Given that the scientists create a 'directory structure' (containing 
files?) for each experiment, this sounds very much like creating a 
'branch' (line of development) from the initial template of that 
structure, and as they develop their experiment's directory structure, 
they record their development in 'commits' on that branch (and sub 
branches if they are looking at alternatives). Finally, when they have a 
good structure ready, they can 'tag' that commit so it's easy to find.
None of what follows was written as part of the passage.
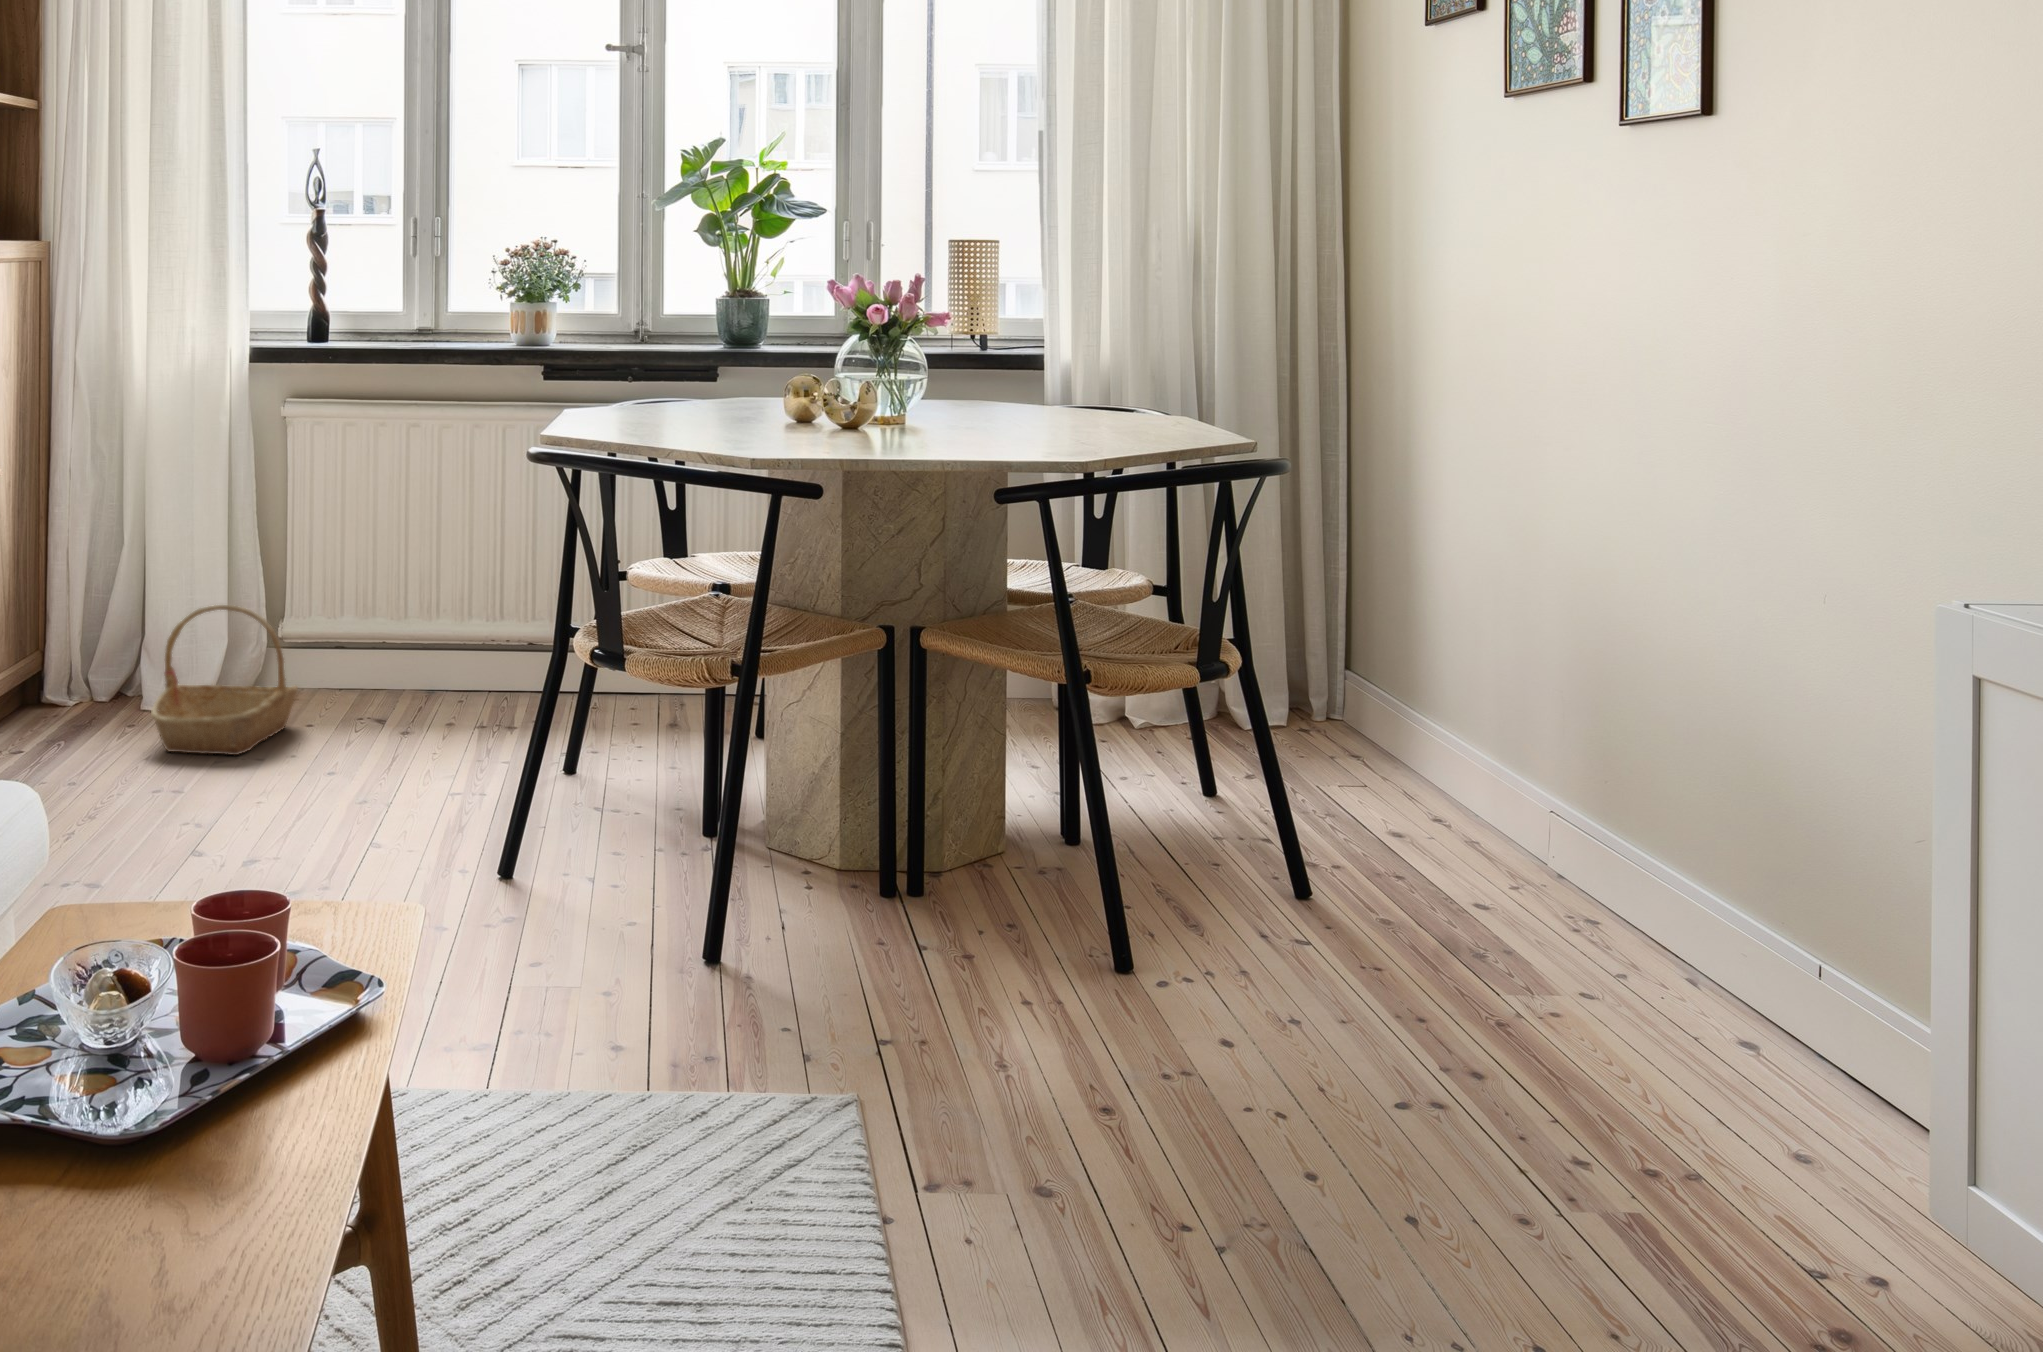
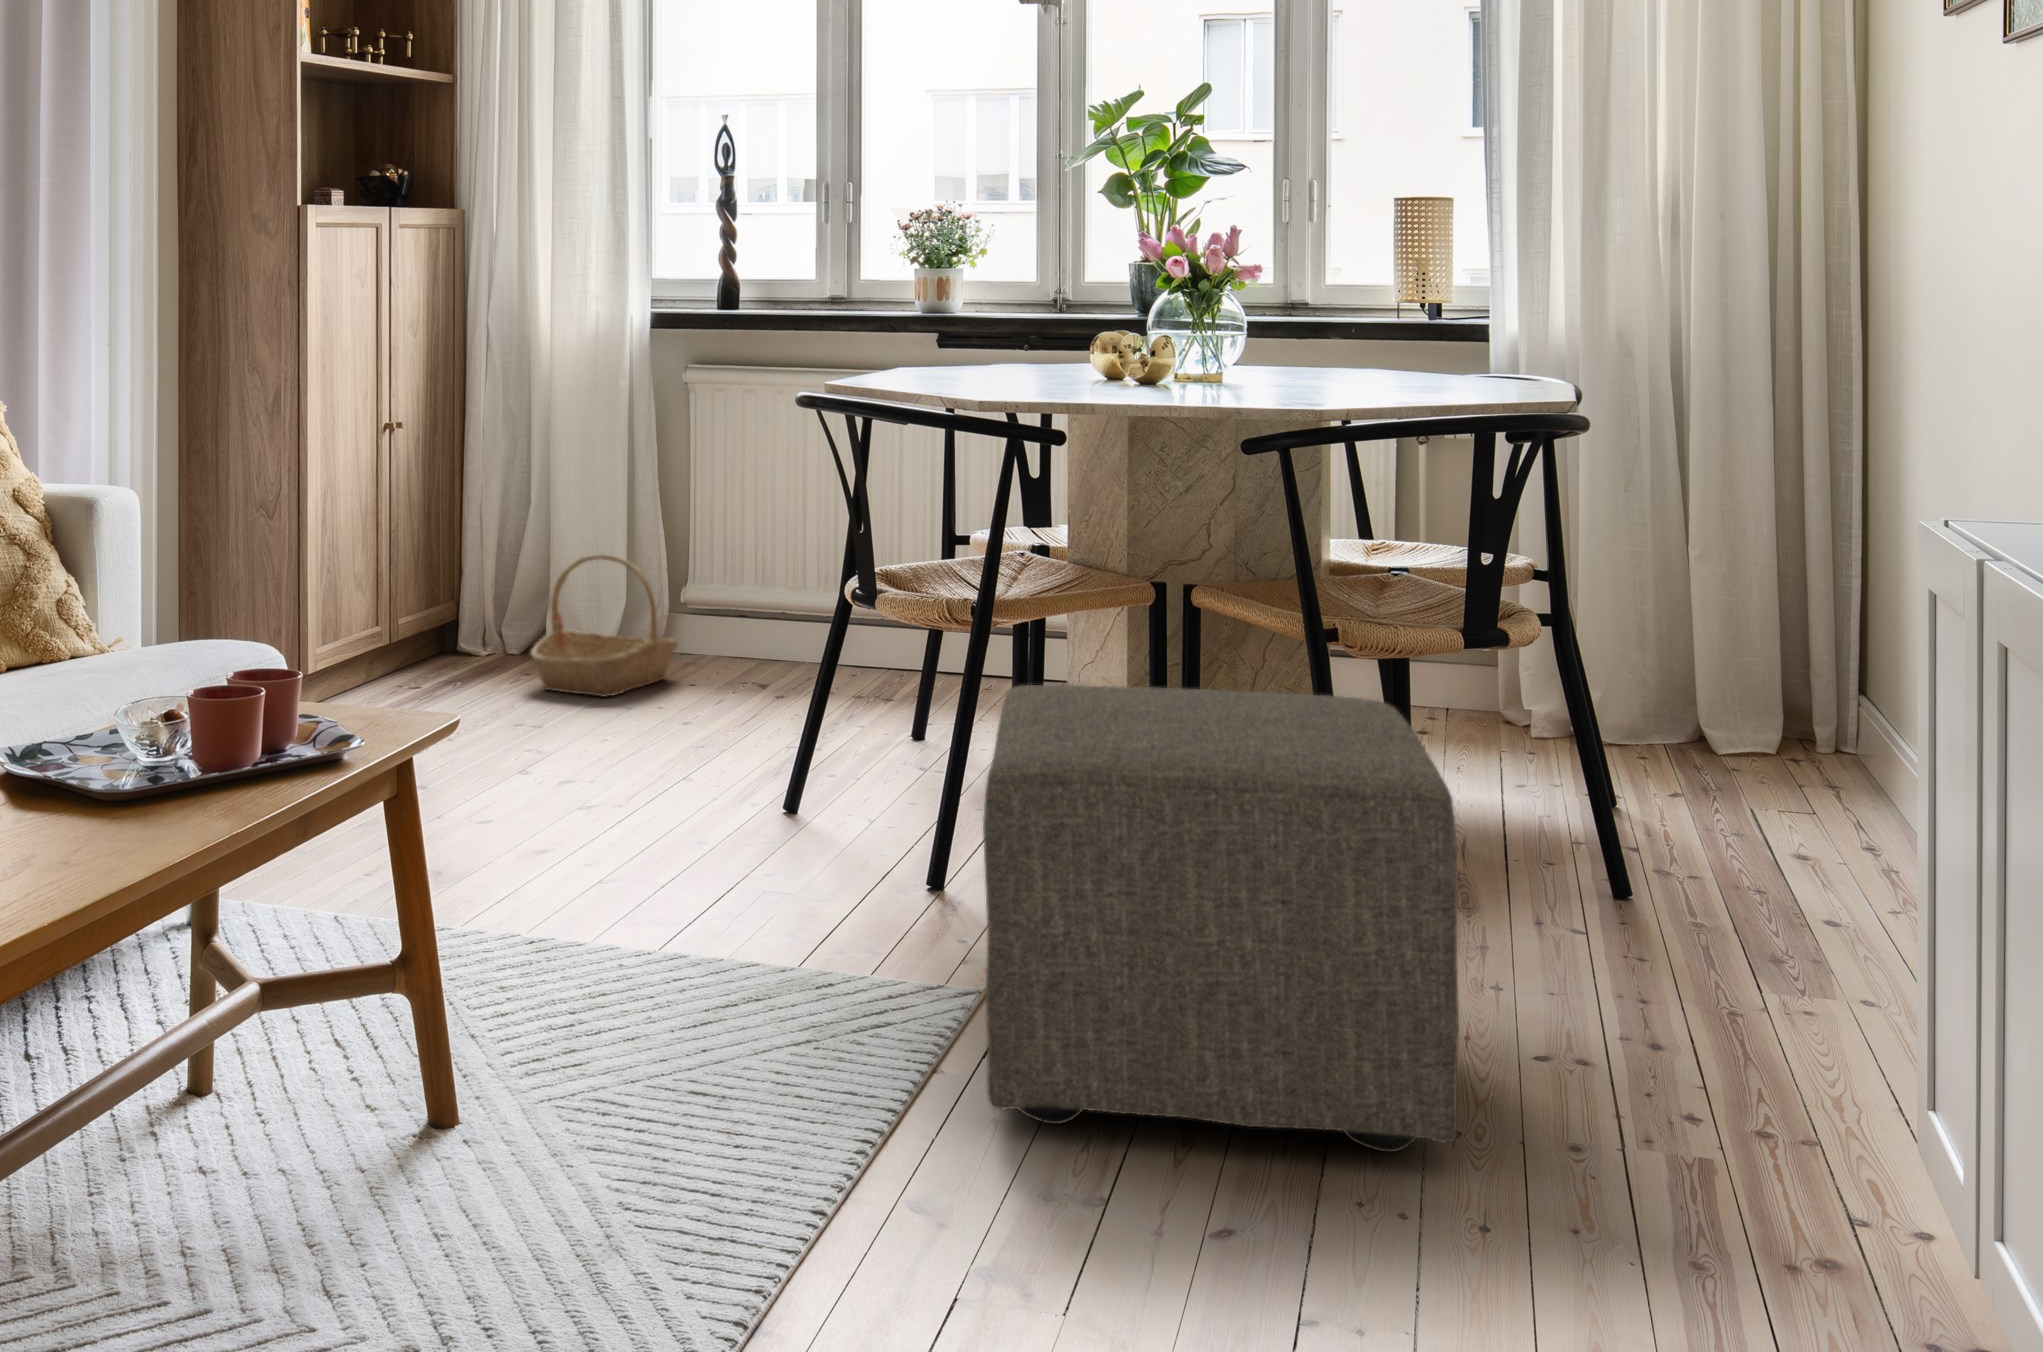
ottoman: none [868,752,1415,1245] -> present [983,685,1459,1152]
Part of that directory structure is a SourceMods directory where the
user can drop modified source files that will be compiled in place of
a file of the same name in the source tree.
This 'dropping' has a strong _conceptual_ similarity to the staging area 
or 'index', where git users 'add' files that they feel are ready to an 
area that is used (like an outbox awaiting collection) as a temporary 
holding area waiting till all the bits are ready and waiting before they 
commit the ensemble.

So this "SourceMods" is very similar to the staging area, except that in 
your case it sounds like it is a specific place, while in git it is more 
conceptual as the user will 'git add <file>', and that change is 
registered in "the index" (a local file in a hidden .git directory), 
ready for the big commit.

Behind the scenes, a copy of the file is saved (in the object store) and 
hashed ready for inclusion in the commit hierarchy . Later the files 
(objects) stored in the object store are 'packed' resulting in a very 
compact storage, particularly for source files. The git repository can 
be 'pushed' to other servers, and other repositories 'fetched' from 
servers (and mixed together if they have common ancestry).

These files are sometimes
long lived and passed from case to case and even user to user and it
is not hard to have the files get out of sync with the source tree.
In Git, because the current files stay 'in place', you can start a 
branch (new experiment definition) from anywhere in any line of 
development. You/they simply checkout that particular commit and, voila, 
all the files are back as they were exactly.
We have discussed at length removing the SourceMods capability and
requiring scientists to create branches in git, but there is a lot of
resistance to this in the community.
Most of that will be fear of the unknown and the unfamiliarity of the 
git terminology. There can also be confusion about how Git has changed 
the old ways of working. Because you get 100% verification and 
validation you no longer need to worry about requiring a central golden 
reference store (though usually the "organisation" will want to have a 
_copy_ ;-)
What I would like to explore is
allowing scientists to keep the method that they are used to but at
the same time tying these modified files to their history in git.
The key part will be in how you map what they already do and know to the 
git commands and structure, and how you show them that it will remove a 
lot of the pain points and bottle necks.
Is
there a way to get the git metadata associated with an individual file
so that we can treat that file as if it were in the repo?

That [mental model view] way is a Sisyphean task, a never ending up-hill 
struggle. With a few careful words (mapping out solutions to their pain 
points) you should be able to get the scientists to pester you to 
implement git sooner rather than later. Choose the lead experimenters of 
git carefully.

--
Philip